Penny was struck by how undone Pete looked, how sadly he laughed. He appeared miserable, one of those failed, overweight, middle-aged men he had once so feared becoming. How had she not noticed before? Was it because he was sitting next to Marie, his former mother-in-law, with whom he had shared so many familial tables? For the first time in years they were seated side by side again, allowing Penny to see how young her mother looked and how sadly diminished her former husband appeared beside her. She had just seen—for the first time—that one of Pete’s side teeth was missing: he saw the shock on her face, and quickly moved to cover his mouth with his hand. A broken tooth! He was falling apart!

‘I’m getting it fixed next week,’ he said, as if she had asked. He looked heartbreakingly vulnerable, unveiled as a child, and she realised with horror—with a terrible drunken sense of illumination and certainty—how baffled and alone he was.

She was flooded with remorse, with a dreadful awareness of her own culpability. How stranded he looked, how hapless! She felt his terror, and her own, and a dreadful new certainty that it was not him who was chronically disappointed by life but her. She felt winded, exposed, as if everyone in the whole world had known this long ago—everybody, that was, except her. She looked quickly around the table, but everyone was talking, laughing, drinking. No-one knew, not really, if anyone was happy or sad, if anyone woke with dread in the night. How alone Pete was! How alone they all were in their adult lives, the only ones responsible for their own yearning. No-one knew the most intimate things about her: if she was still taking those anti-depressants the doctor had prescribed two years ago, if she was slowly drinking herself to death. All those years trying to get Pete to go and see a doctor about his depression, when all the while it was her! Not even the red flag of the doctor prescribing antidepressants in the guise of menopause relief for hot flushes had alerted her to her own misery. Was misery too strong a word? She did not know; all she saw—suddenly, terribly, and all at once—were the lies people told themselves, including her. How intricate the lies, how obscuring; the marvellous scaffolding erected around the small, sad facts.

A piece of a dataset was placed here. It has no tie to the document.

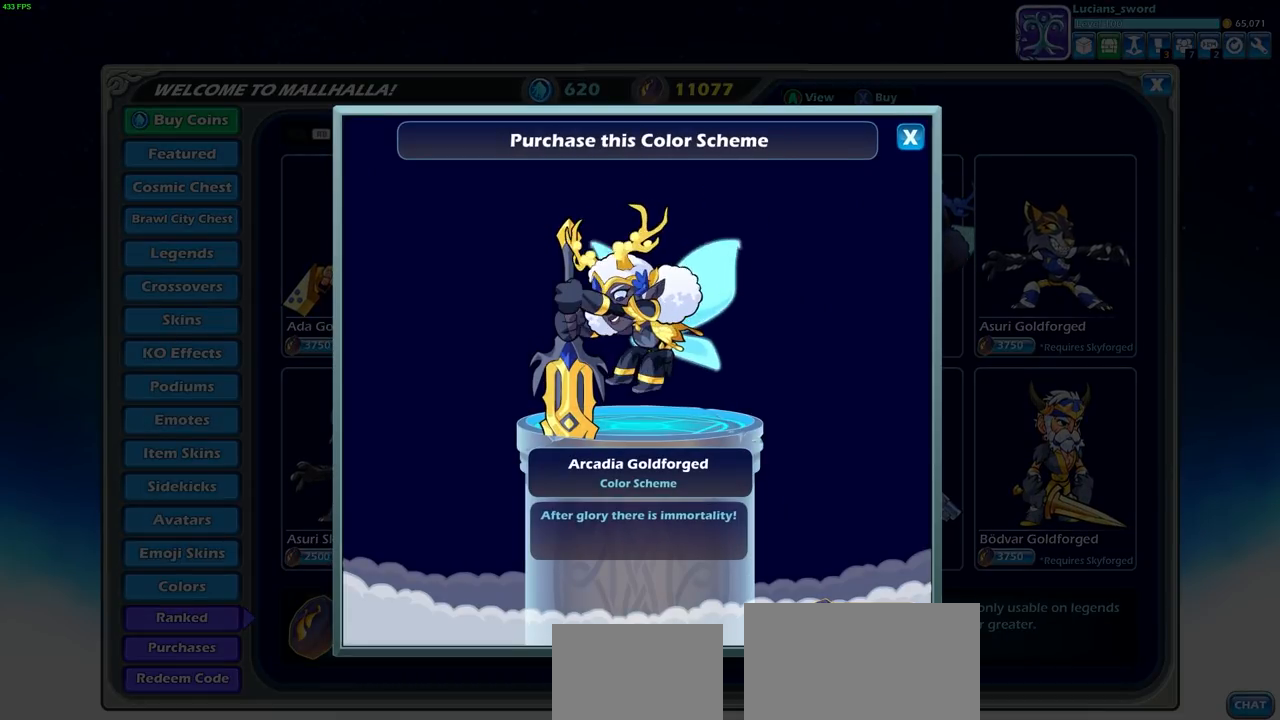
{"buttons": [], "left_stick": "center", "right_stick": "center", "events": []}
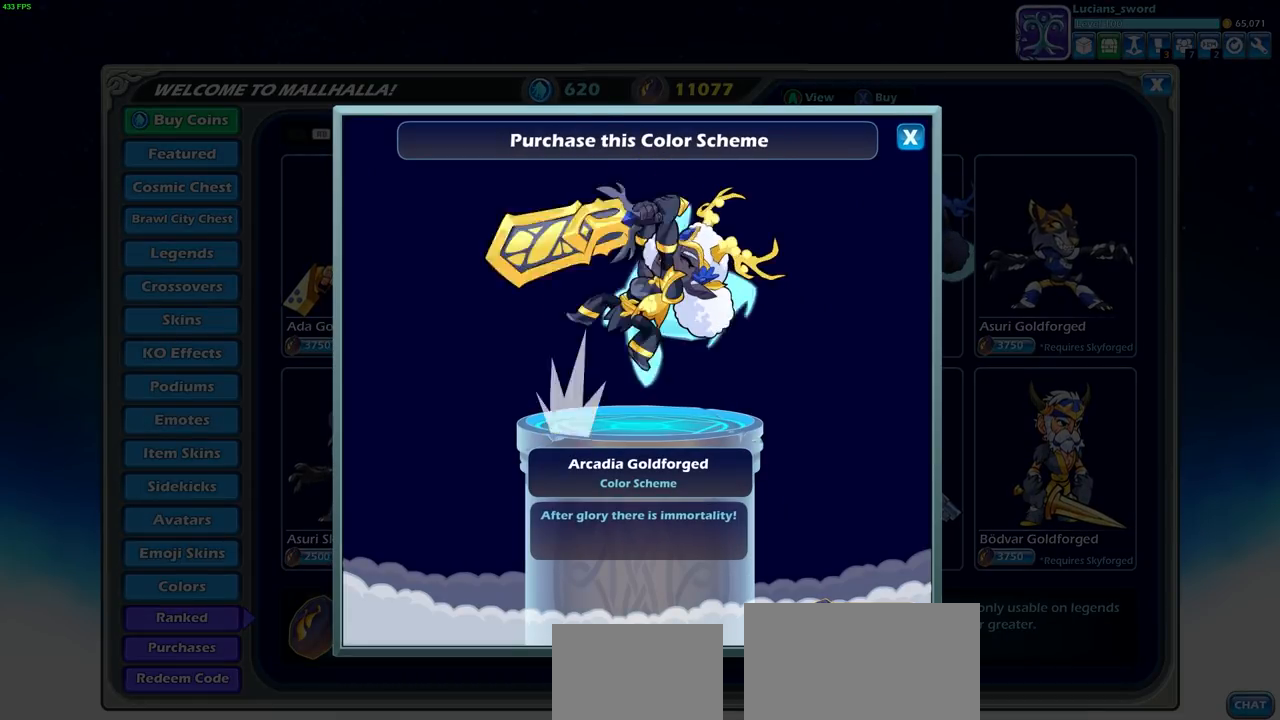
{"buttons": [], "left_stick": "center", "right_stick": "center", "events": []}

She was too drunk to stand up, but her spirit did; that muffled ghost rose from the table. The smothered thing inside her stood, even if all the while Penny’s body remained tethered to the chair. Her new knowledge lay curdled inside her, the ingloriousness of it. Why did she keep reading books as if she was going to find the one book that would tell her everything she needed to know? Why did she relinquish her desire to make a piece of art of meaning and beauty? She wanted to know why the world was so sad; what her mother’s suffering was for. Who are these people? she wondered, looking around the table. Am I supposed to care about this one, or that? Her eyes moved from face to face; she felt as if she was on the point of some truth, a miraculous clarity, if only she could concentrate hard enough. What was her small life worth, or silly, self-important Celia’s, counting her shoes? What was it all for?

Her eyes travelled to Marie’s face and straight away she saw something was not right. Marie’s head sat at an unnatural angle; a puffiness down one side of her face. Instinctively, drunkenly, Penny stretched out her hand and to her great surprise—the shock of it, her mother’s flesh which might be her own; the flesh she never touched—her mother took her proffered hand, holding fast, as she slowly went down.